Costo de oportunidad

Imponer impuestos

Los impuestos no necesariamente se imponen. Habitantes de países desarrollados los pagan con gusto porque los servicios públicos son buenos.

Su economista-columnista favorito (un servidor, cómo creen que Quintana, Macario o Santoscoy) dejó vencer su e-firma y no pudo emitir una factura para cobrar una lanita. Tuve que hacer un trámite digital (saturado, pero adecuado), y tengo que esperar unos días antes de que la autoridad valide un video y mis documentos para que me renueve la e-firma. De haber renovado antes del vencimiento, no hubiera tenido este problema. Ni modo. Los impuestos son la obligación a la que más tenemos que ponerle cuidado.

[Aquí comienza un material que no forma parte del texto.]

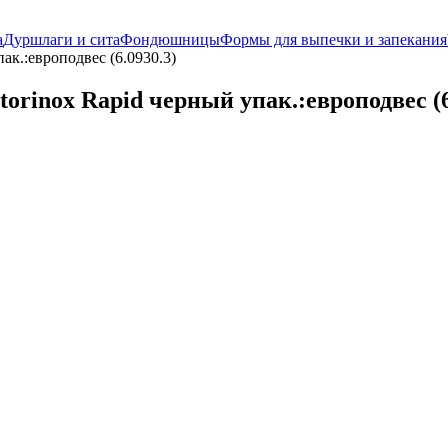
а
Дуршлаги и сита
Фондюшницы
Формы для выпечки и запекания
ак.:европодвес (6.0930.3)
orinox Rapid черный упак.:европодвес (6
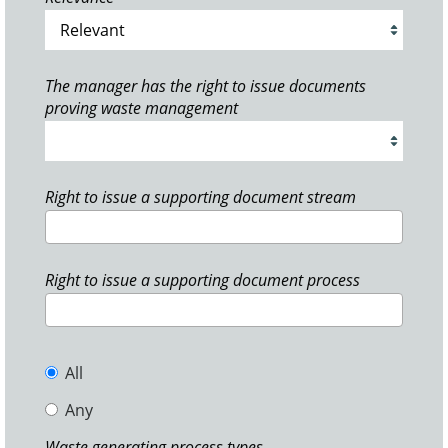
The manager has the right to issue documents
proving waste management
Right to issue a supporting document stream
Right to issue a supporting document process
All
Any
Waste generating process types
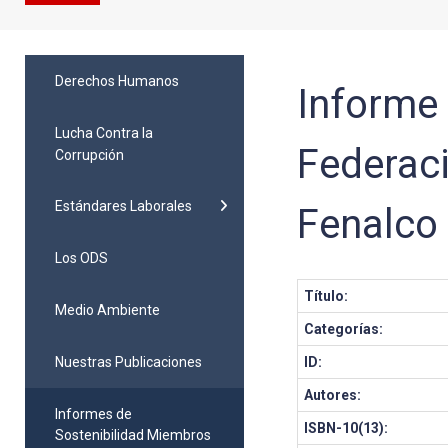
Derechos Humanos
Informe 
Lucha Contra la
Federac
Corrupción
Estándares Laborales
Fenalco 
Los ODS
Título:
Medio Ambiente
Categorías:
Nuestras Publicaciones
ID:
Autores:
Informes de
ISBN-10(13):
Sostenibilidad Miembros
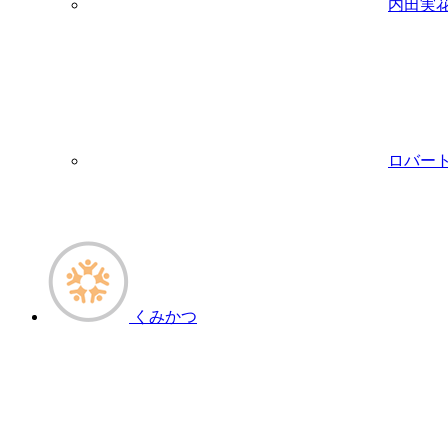
内田実花
ロバート
くみかつ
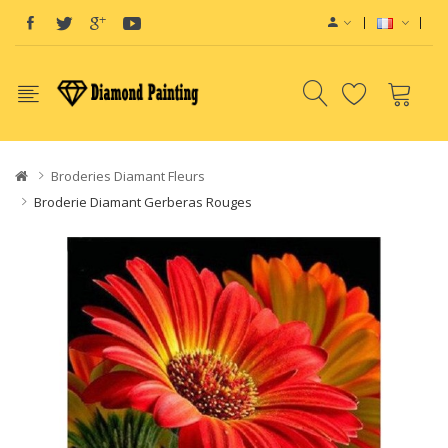
ape devices
Vape E-Liquids SaltNic
Vapor Battery Mods
Disposable Vap
Broderies Diamant Fleurs
Broderie Diamant Gerberas Rouges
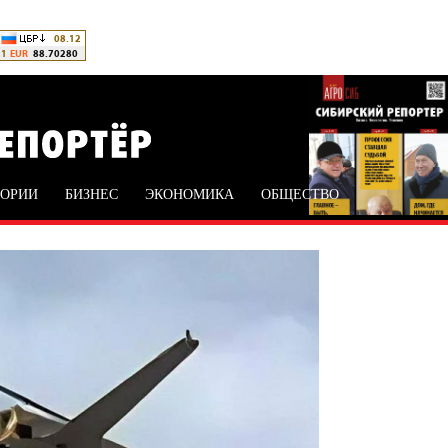
ТОРИИ
БИЗНЕС
ЭКОНОМИКА
ОБЩЕСТВО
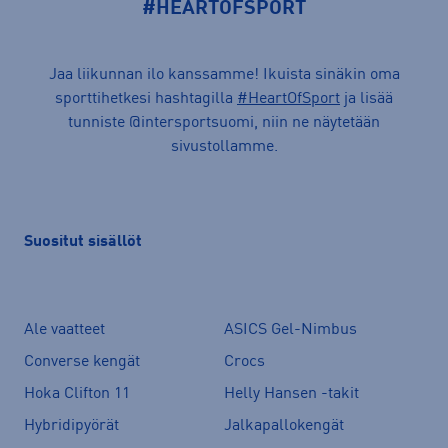
#HEARTOFSPORT
Jaa liikunnan ilo kanssamme! Ikuista sinäkin oma
sporttihetkesi hashtagilla
#HeartOfSport
ja lisää
tunniste @intersportsuomi, niin ne näytetään
sivustollamme.
Suositut sisällöt
Ale vaatteet
ASICS Gel-Nimbus
Converse kengät
Crocs
Hoka Clifton 11
Helly Hansen -takit
Hybridipyörät
Jalkapallokengät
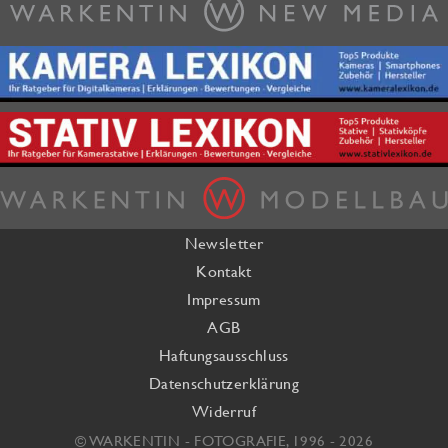
Newsletter
Kontakt
Impressum
AGB
Haftungsausschluss
Datenschutzerklärung
Widerruf
© WARKENTIN - FOTOGRAFIE, 1996 - 2026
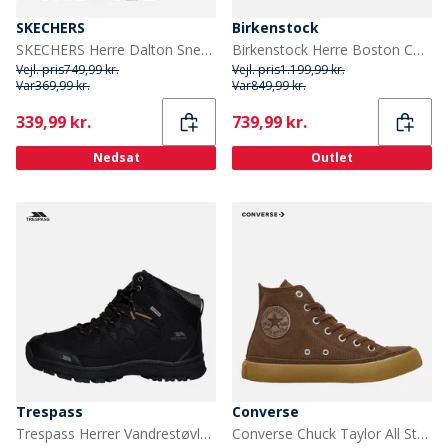
SKECHERS
Birkenstock
SKECHERS Herre Dalton Sneakers Natural
Birkenstock Herre Boston Corduroy Klipklapper Midnight
Vejl. pris
749,99 kr.
Vejl. pris
1.199,99 kr.
Var
369,99 kr.
Var
849,99 kr.
Current
Current
339,99 kr.
739,99 kr.
Nedsat
Outlet
Trespass
Converse
Trespass Herrer Vandrestøvler Sort
Converse Chuck Taylor All Star Hi Sko Grounded/Grounded/Gum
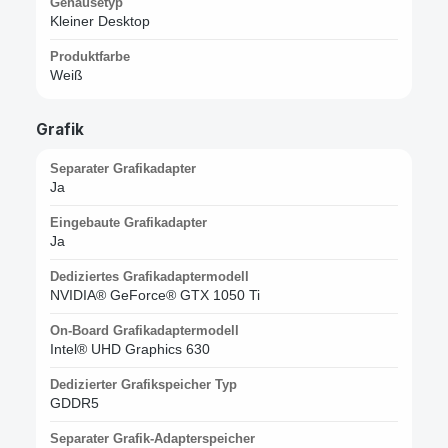
Gehäusetyp
Kleiner Desktop
Produktfarbe
Weiß
Grafik
Separater Grafikadapter
Ja
Eingebaute Grafikadapter
Ja
Dediziertes Grafikadaptermodell
NVIDIA® GeForce® GTX 1050 Ti
On-Board Grafikadaptermodell
Intel® UHD Graphics 630
Dedizierter Grafikspeicher Typ
GDDR5
Separater Grafik-Adapterspeicher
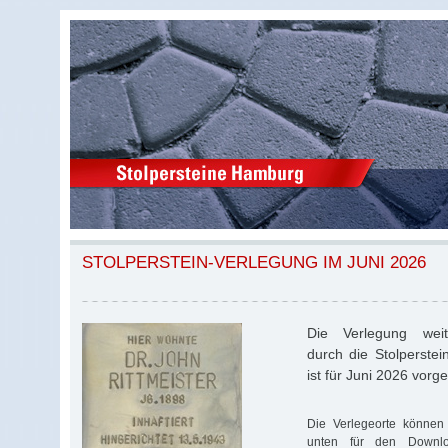
STOLPERSTEIN-VERLEGUNG IM JUNI 2026
Die Verlegung weite
durch die Stolperstei
ist für Juni 2026 vorg
Die Verlegeorte können 
unten für den Download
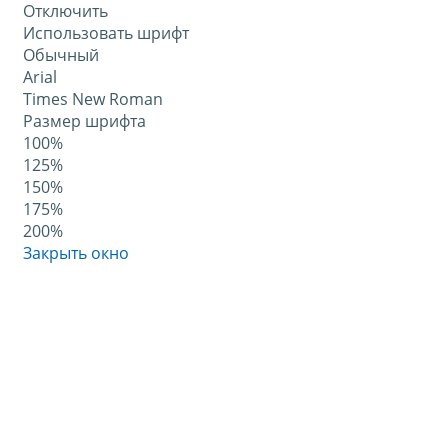
Отключить
Использовать шрифт
Обычный
Arial
Times New Roman
Размер шрифта
100%
125%
150%
175%
200%
Закрыть окно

Mi drama personal no es nada comparado con el de millones de trabajadores mexicanos. Sus patrones, por órdenes del Servicio de Administración Tributaria (SAT), les pidieron la constancia de situación fiscal. Como la mayoría de los asalariados formales no lidian con la situación fiscal de manera directa, no tienen habilitados canales digitales de comunicación con la autoridad exactora (o bien, digamos, extractora). Esto ha saturado las oficinas del SAT con gente pidiendo un papel a la autoridad, para dárselo al patrón, para darlo de vuelta a la autoridad. De locos.

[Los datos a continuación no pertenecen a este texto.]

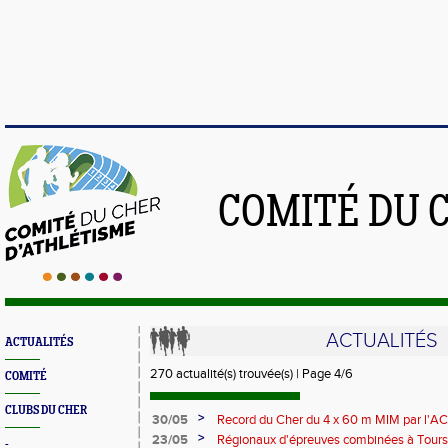
COMITÉ DU 
ACTUALITÉS
ACTUALITÉS
270 actualité(s) trouvée(s) | Page 4/6
COMITÉ
CLUBS DU CHER
>
30/05
Record du Cher du 4 x 60 m MIM par l'A
>
23/05
Régionaux d'épreuves combinées à Tours
-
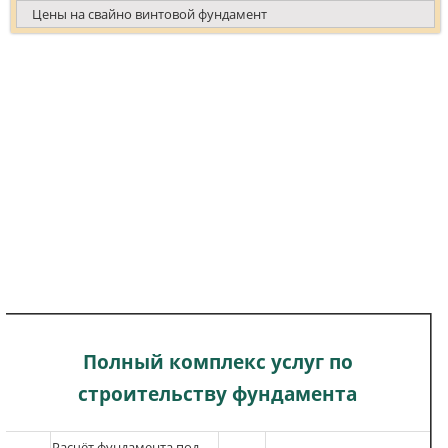
Цены на свайно винтовой фундамент
Полный комплекс услуг по
строительству фундамента
Расчёт фундам
ента под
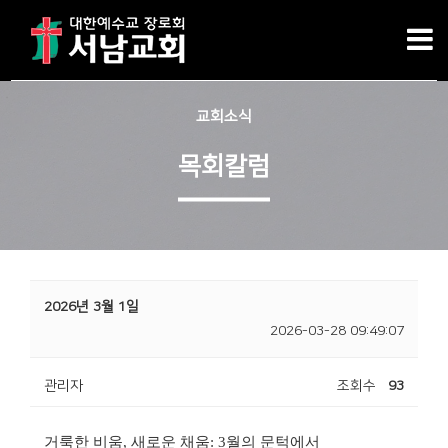
교회소식
목회칼럼
2026년 3월 1일
2026-03-28 09:49:07
관리자
조회수
93
거룩한 비움
,
새로운 채움
: 3
월의 문턱에서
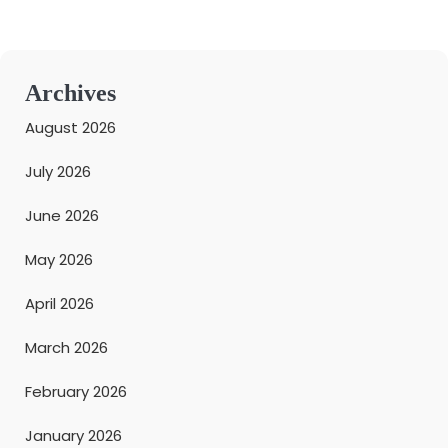
Archives
August 2026
July 2026
June 2026
May 2026
April 2026
March 2026
February 2026
January 2026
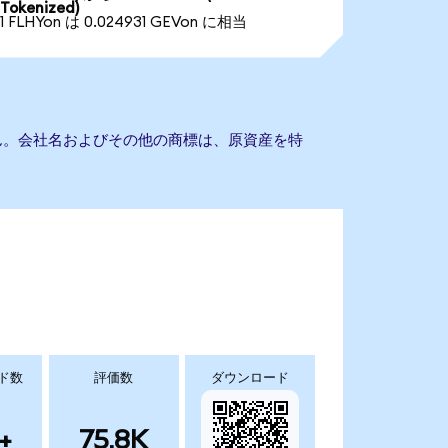
Tokenized)
1 FLHYon は 0.024931 GEVon に相当
ません。会社名およびその他の商標は、原資産を特
ド数
評価数
ダウンロード
+
75.8K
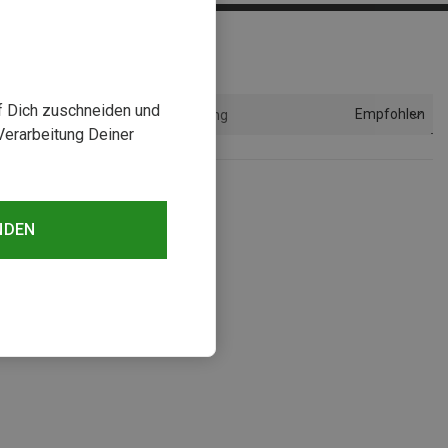
uf Dich zuschneiden und
Empfohlen
Sortierung
Verarbeitung Deiner
NDEN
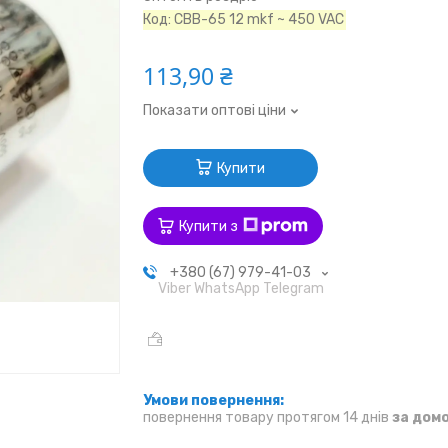
Код:
CBB-65 12 mkf ~ 450 VAC
113,90 ₴
Показати оптові ціни
Купити
Купити з
+380 (67) 979-41-03
Viber WhatsApp Telegram
повернення товару протягом 14 днів
за дом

A veces las burocracias no tienen conciencia de los costos que sus decisiones tienen para la economía. Una amiga tuitstar comentaba ayer en esa red privada curiosidades dignas de Dr. Strange sobre el servicio de facturación 4.0 (si lo cité mal, perdóneme; mi burocrañol está oxidado). Resulta que para sustituir un comprobante cancelado con otro, en el comprobante pasado hay que hacer referencia al comprobante futuro que sustituirá al que se cancela. Obviamente, el portal del SAT no cuenta con la tecnología para abrir un portal al multiverso y preguntar al yo futuro, empresa futura, qué comprobante va a usar.

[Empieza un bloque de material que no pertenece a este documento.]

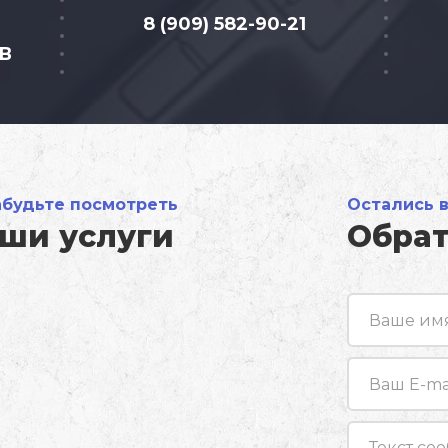
8 (909) 582-90-21
2В
абудьте посмотреть
Остались 
ши услуги
Обрат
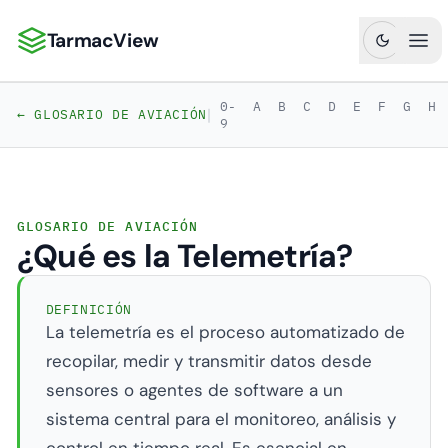
TarmacView
TarmacView: Análisis de Aviación de Precisión
Abr
0-
A
B
C
D
E
F
G
H
|
← GLOSARIO DE AVIACIÓN
9
GLOSARIO DE AVIACIÓN
¿Qué es la Telemetría?
DEFINICIÓN
La telemetría es el proceso automatizado de
recopilar, medir y transmitir datos desde
sensores o agentes de software a un
sistema central para el monitoreo, análisis y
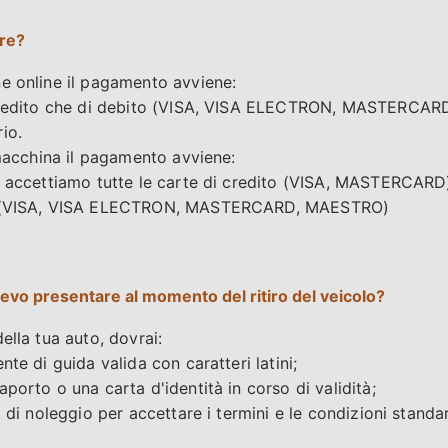
re?
e online il pagamento avviene:
i credito che di debito (VISA, VISA ELECTRON, MASTERCA
io.
 macchina il pagamento avviene:
, accettiamo tutte le carte di credito (VISA, MASTERCARD
to (VISA, VISA ELECTRON, MASTERCARD, MAESTRO)
evo presentare al momento del ritiro del veicolo?
ella tua auto, dovrai:
nte di guida valida con caratteri latini;
porto o una carta d'identità in corso di validità;
o di noleggio per accettare i termini e le condizioni standa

Dicho todo esto, la verdad es que el SAT funciona mil veces mejor hoy que hace 20 o 30 años. El logro yo se lo adjudicaría al gobierno anterior, pero hay que reconocerle a los de hoy que no destruyeron los sistemas existentes.

Todo ello me orilla a una reflexión sobre la imposición de pagar impuestos. Los impuestos no necesariamente se imponen. He sabido de habitantes de países desarrollados que pagan los impuestos con gusto porque los servicios públicos son buenos. Claro, siempre habrá inconformes. Si mi gobierno ofrece escuelas públicas de alta calidad, y yo no tengo hijos, ese impuesto no me parecerá justo.

Un amigo me compartió un dato histórico interesante. Harald II de Dinamarca tenía un impuesto al comercio marítimo. Los barcos debían pagar un porcentaje del valor autodeclarado de la carga. Sin embargo, la corona se reservaba el derecho a comprar el 100 por ciento de la carga al precio autodeclarado, como incentivo para que los marinos mercantes declararan con verdad.

En estos tiempos, gravar el comercio no es una idea útil. Sin embargo, podríamos gravar más el consumo que el ingreso como incentivo para que la gente produzca más y consuma menos. Estas propuestas fiscales en México no han pasado, bajo el argumento falaz de que los impuestos al consumo son regresivos. Necesitamos, como complemento, un sistema no electorero de gasto e inversión pública que ayude a la gente.

El Estado puede redistribuir, y eso no afecta al crecimiento económico. Lo que no debe hacer el Estado es destruir el ánimo emprendedor, constructor, inversionista, trabajador y organizador de producción de las empresas y las personas. En la medida en que agradezcamos vivir en un país con buenos bienes y servicios públicos, seguridad pública, y respeto a la vida de pobres y ricos por igual, pensaremos menos en los impuestos como una imposición.

Corolario a este escrito: los ricos en promedio sí pagan impuestos. Hay personas y empresas que evaden, eluden, difieren y doblan las reglas fiscales, pero eso ocurre en todos los deciles de ingreso. A la empresa o persona informal de bajo ingreso le preocupa menos que al rico, porque la probabilidad de detección y sanción es mucho menor.

Podemos criticarle muchas cosas a los grupos de poder económico en acceso a mercados y competencia, pero no debemos condenarlos por sus costumbres fiscales. Las consignas de “los ricos no pagan impuestos” abonan solamente a la división entre mexicanos, construida alrededor de ficciones, como que todo el IVA lo pagamos los consumidores o que el ISR asalariado es un impuesto al trabajo. Los mexicanos debemos unirnos en torno a una idea: que el Estado nos otorgue mejores bienes y servicios públicos a cambio de lo que pagamos, que seamos ricos o pobres, formales o informales, no es poco.